From the first line of the data below through the line holding "4: (157, 226, 0.82)", output each line exactly and leave the pictures out.

> _Task material_
══════════

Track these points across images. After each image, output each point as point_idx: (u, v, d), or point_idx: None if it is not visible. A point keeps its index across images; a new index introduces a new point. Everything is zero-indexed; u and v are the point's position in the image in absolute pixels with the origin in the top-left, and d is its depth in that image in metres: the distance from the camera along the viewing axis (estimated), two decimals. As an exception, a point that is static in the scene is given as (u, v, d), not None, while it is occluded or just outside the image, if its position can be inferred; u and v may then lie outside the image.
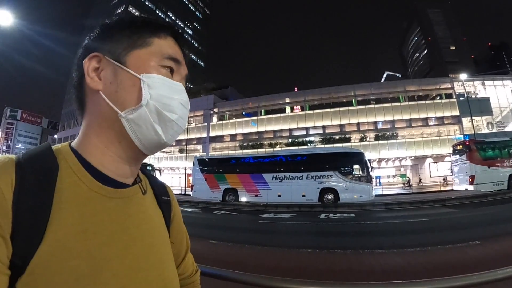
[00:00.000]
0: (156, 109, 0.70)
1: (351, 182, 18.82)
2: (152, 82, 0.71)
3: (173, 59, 0.77)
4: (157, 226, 0.82)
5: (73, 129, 71.46)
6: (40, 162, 0.65)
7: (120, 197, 0.72)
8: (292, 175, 20.13)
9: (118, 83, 0.71)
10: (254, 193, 21.03)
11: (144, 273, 0.70)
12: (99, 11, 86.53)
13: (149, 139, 0.72)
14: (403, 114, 44.51)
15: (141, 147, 0.73)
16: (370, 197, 18.65)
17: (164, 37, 0.77)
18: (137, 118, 0.70)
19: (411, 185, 35.05)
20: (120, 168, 0.74)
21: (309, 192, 19.31)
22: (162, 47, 0.76)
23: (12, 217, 0.55)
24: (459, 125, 42.17)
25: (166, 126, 0.72)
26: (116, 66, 0.72)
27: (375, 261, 6.15)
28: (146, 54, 0.73)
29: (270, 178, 20.65)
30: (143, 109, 0.69)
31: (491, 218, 11.04)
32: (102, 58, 0.73)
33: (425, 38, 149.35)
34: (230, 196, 21.56)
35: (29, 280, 0.54)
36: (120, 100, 0.70)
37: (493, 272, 1.55)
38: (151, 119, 0.70)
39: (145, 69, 0.72)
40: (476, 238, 7.32)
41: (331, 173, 19.25)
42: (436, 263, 5.71)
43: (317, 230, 11.38)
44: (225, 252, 7.34)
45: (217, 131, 52.89)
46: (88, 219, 0.64)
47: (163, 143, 0.74)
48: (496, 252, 6.02)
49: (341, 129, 46.65)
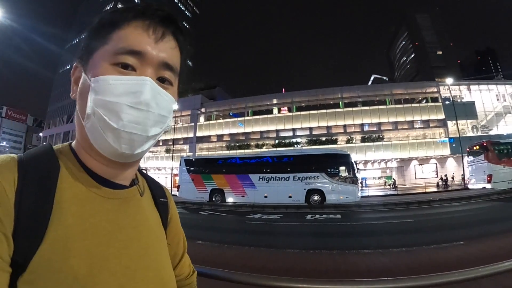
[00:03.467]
0: (101, 117, 0.64)
1: (337, 183, 18.91)
2: (98, 86, 0.65)
3: (128, 52, 0.67)
4: (154, 227, 0.82)
5: (59, 127, 70.52)
6: (42, 162, 0.65)
7: (117, 198, 0.73)
8: (278, 176, 20.18)
9: (80, 91, 0.69)
10: (241, 194, 21.03)
11: (141, 272, 0.70)
12: (88, 7, 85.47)
13: (107, 148, 0.67)
14: (389, 117, 45.00)
15: (105, 155, 0.69)
16: (356, 198, 18.77)
17: (123, 27, 0.69)
18: (90, 127, 0.66)
19: (397, 186, 35.37)
20: (108, 172, 0.73)
21: (296, 193, 19.35)
22: (116, 41, 0.67)
23: (14, 215, 0.56)
24: (444, 128, 42.83)
25: (114, 135, 0.65)
26: (82, 72, 0.70)
27: (361, 261, 6.20)
28: (101, 54, 0.68)
29: (257, 179, 20.69)
30: (91, 118, 0.65)
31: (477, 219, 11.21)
32: (79, 67, 0.72)
33: (412, 43, 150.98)
34: (216, 196, 21.51)
35: (30, 278, 0.55)
36: (81, 108, 0.69)
37: (475, 270, 1.59)
38: (99, 129, 0.65)
39: (95, 71, 0.66)
40: (461, 238, 7.45)
41: (318, 174, 19.30)
42: (421, 263, 5.78)
43: (304, 230, 11.41)
44: (212, 252, 7.32)
45: (204, 131, 52.77)
46: (87, 219, 0.64)
47: (120, 153, 0.67)
48: (480, 251, 6.13)
49: (327, 131, 46.95)
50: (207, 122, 53.78)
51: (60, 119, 72.60)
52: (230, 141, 50.98)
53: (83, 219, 0.63)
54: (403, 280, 1.59)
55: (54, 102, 77.54)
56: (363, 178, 34.41)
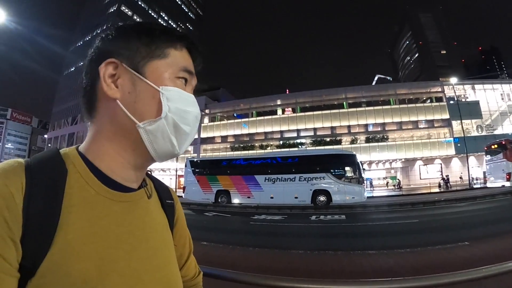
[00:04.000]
0: (174, 121, 0.72)
1: (343, 183, 18.80)
2: (170, 95, 0.72)
3: (188, 71, 0.78)
4: (161, 229, 0.83)
5: (64, 129, 70.78)
6: (49, 166, 0.65)
7: (126, 201, 0.73)
8: (284, 177, 20.11)
9: (137, 93, 0.71)
10: (247, 195, 20.94)
11: (149, 274, 0.71)
12: (92, 10, 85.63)
13: (164, 149, 0.74)
14: (393, 117, 44.89)
15: (154, 156, 0.74)
16: (362, 199, 18.69)
17: (180, 48, 0.78)
18: (155, 130, 0.71)
19: (401, 187, 35.26)
20: (129, 174, 0.76)
21: (302, 194, 19.26)
22: (179, 59, 0.77)
23: (23, 221, 0.56)
24: (449, 128, 42.66)
25: (181, 138, 0.74)
26: (135, 76, 0.72)
27: (366, 262, 6.19)
28: (164, 66, 0.74)
29: (263, 179, 20.60)
30: (162, 121, 0.71)
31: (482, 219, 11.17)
32: (119, 65, 0.72)
33: (416, 42, 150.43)
34: (222, 197, 21.44)
35: (39, 282, 0.55)
36: (139, 111, 0.71)
37: (478, 270, 1.60)
38: (168, 131, 0.72)
39: (162, 81, 0.73)
40: (466, 239, 7.43)
41: (324, 174, 19.21)
42: (426, 263, 5.77)
43: (308, 231, 11.42)
44: (217, 253, 7.33)
45: (208, 133, 52.82)
46: (96, 222, 0.65)
47: (176, 153, 0.75)
48: (484, 252, 6.11)
49: (332, 131, 46.86)
50: (211, 123, 53.87)
51: (65, 121, 72.83)
52: (235, 142, 51.04)
53: (92, 222, 0.64)
54: (407, 281, 1.60)
55: (58, 104, 77.77)
56: (368, 179, 34.31)
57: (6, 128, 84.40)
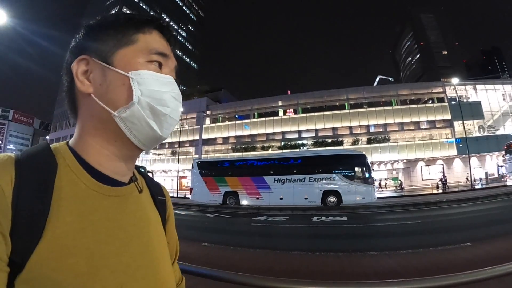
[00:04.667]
0: (149, 104, 0.71)
1: (353, 184, 18.68)
2: (141, 78, 0.71)
3: (160, 54, 0.76)
4: (154, 224, 0.82)
5: (65, 130, 70.84)
6: (39, 160, 0.65)
7: (116, 195, 0.73)
8: (294, 178, 19.96)
9: (108, 83, 0.71)
10: (256, 196, 20.72)
11: (141, 270, 0.70)
12: (93, 11, 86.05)
13: (145, 135, 0.73)
14: (395, 118, 44.80)
15: (137, 143, 0.73)
16: (372, 199, 18.54)
17: (149, 31, 0.77)
18: (130, 116, 0.70)
19: (403, 188, 35.21)
20: (117, 166, 0.75)
21: (312, 195, 19.15)
22: (148, 43, 0.75)
23: (12, 214, 0.56)
24: (451, 129, 42.55)
25: (160, 120, 0.73)
26: (104, 67, 0.72)
27: (367, 263, 6.18)
28: (133, 52, 0.73)
29: (272, 180, 20.41)
30: (135, 106, 0.70)
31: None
32: (90, 60, 0.73)
33: (417, 43, 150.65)
34: (230, 199, 21.23)
35: (28, 277, 0.54)
36: (112, 100, 0.71)
37: (482, 271, 1.58)
38: (144, 116, 0.71)
39: (133, 66, 0.72)
40: (468, 240, 7.40)
41: (334, 175, 19.10)
42: (428, 265, 5.75)
43: (310, 232, 11.40)
44: (218, 255, 7.33)
45: (209, 134, 52.81)
46: (86, 217, 0.64)
47: (158, 137, 0.74)
48: (487, 253, 6.08)
49: (333, 132, 46.79)
50: (213, 125, 53.86)
51: (66, 122, 72.91)
52: (236, 143, 51.03)
53: (82, 216, 0.63)
54: (409, 282, 1.59)
55: (60, 105, 78.00)
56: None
57: (8, 129, 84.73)
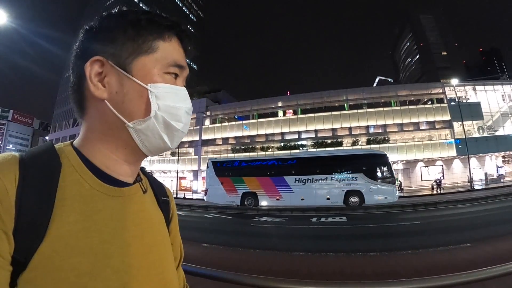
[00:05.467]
0: (164, 119, 0.70)
1: (376, 184, 18.55)
2: (159, 92, 0.70)
3: (178, 66, 0.75)
4: (157, 225, 0.81)
5: (65, 131, 70.88)
6: (43, 160, 0.65)
7: (121, 195, 0.72)
8: (316, 178, 19.55)
9: (125, 93, 0.69)
10: (276, 197, 20.15)
11: (144, 271, 0.70)
12: (93, 12, 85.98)
13: (155, 146, 0.73)
14: (394, 119, 44.77)
15: (146, 152, 0.74)
16: (394, 199, 18.32)
17: (169, 39, 0.74)
18: (145, 129, 0.70)
19: (403, 188, 35.19)
20: (123, 169, 0.74)
21: (334, 195, 18.93)
22: (168, 53, 0.73)
23: (15, 213, 0.55)
24: (450, 130, 42.53)
25: (172, 135, 0.73)
26: (122, 74, 0.69)
27: (367, 264, 6.18)
28: (152, 62, 0.71)
29: (293, 181, 19.86)
30: (151, 120, 0.69)
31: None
32: (105, 62, 0.69)
33: (417, 44, 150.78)
34: (249, 200, 20.59)
35: (31, 276, 0.54)
36: (128, 111, 0.69)
37: (482, 271, 1.58)
38: (158, 129, 0.71)
39: (151, 78, 0.70)
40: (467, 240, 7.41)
41: (356, 175, 18.85)
42: (427, 265, 5.75)
43: (309, 233, 11.40)
44: (217, 255, 7.33)
45: (209, 135, 52.72)
46: (90, 216, 0.64)
47: (168, 148, 0.75)
48: (486, 253, 6.08)
49: (333, 133, 46.74)
50: (212, 125, 53.79)
51: (66, 123, 73.00)
52: (236, 144, 50.96)
53: (86, 216, 0.63)
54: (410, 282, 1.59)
55: (60, 105, 78.05)
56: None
57: (7, 130, 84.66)
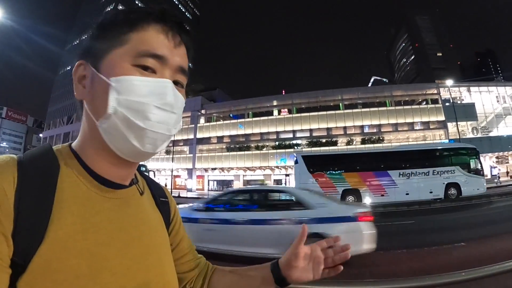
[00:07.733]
0: (124, 116, 0.64)
1: (470, 176, 18.69)
2: (121, 86, 0.64)
3: (151, 55, 0.67)
4: (156, 226, 0.81)
5: (59, 128, 70.59)
6: (42, 162, 0.64)
7: (118, 197, 0.72)
8: (419, 171, 19.01)
9: (94, 90, 0.67)
10: (380, 193, 19.17)
11: (143, 273, 0.69)
12: (88, 9, 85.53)
13: (125, 148, 0.67)
14: (389, 119, 45.04)
15: (121, 155, 0.69)
16: (484, 190, 18.69)
17: (143, 28, 0.68)
18: (109, 128, 0.66)
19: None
20: (114, 171, 0.72)
21: (436, 188, 18.59)
22: (138, 43, 0.67)
23: (14, 215, 0.55)
24: (445, 130, 42.84)
25: (139, 135, 0.65)
26: (94, 72, 0.67)
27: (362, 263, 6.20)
28: (120, 55, 0.66)
29: (397, 175, 19.06)
30: (112, 118, 0.64)
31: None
32: (86, 65, 0.70)
33: (412, 44, 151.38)
34: (349, 198, 19.24)
35: (31, 278, 0.54)
36: (96, 108, 0.67)
37: (476, 270, 1.60)
38: (121, 129, 0.65)
39: (118, 71, 0.65)
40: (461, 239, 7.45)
41: (454, 168, 18.88)
42: (422, 264, 5.78)
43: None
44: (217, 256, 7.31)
45: (204, 133, 52.83)
46: (88, 219, 0.63)
47: (141, 152, 0.68)
48: (481, 253, 6.12)
49: (328, 132, 46.94)
50: (207, 124, 53.85)
51: (60, 120, 72.66)
52: (230, 142, 51.04)
53: (84, 218, 0.63)
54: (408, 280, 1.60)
55: (54, 103, 77.63)
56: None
57: (1, 127, 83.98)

══════════

> _Answer space_
Track these points across images. After each image, output each point as point_idx: (u, v, d), or point_idx: None if it is not visible. A point keeps its index across images; a new index introduces a new point. Everything is zero-indexed; u and v are the point's position in the image in absolute pixels with the origin in the top-left, and d is its depth in that image in metres: the distance from the camera along the viewing axis (estimated), two decimals. As an exception, a point that is static in the scene is given as (u, v, d), not None, while it is occluded or just outside the image, if its position can be inferred; u and v may then lie outside the image.
[00:00.000]
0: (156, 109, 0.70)
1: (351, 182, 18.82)
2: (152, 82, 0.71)
3: (173, 59, 0.77)
4: (157, 226, 0.82)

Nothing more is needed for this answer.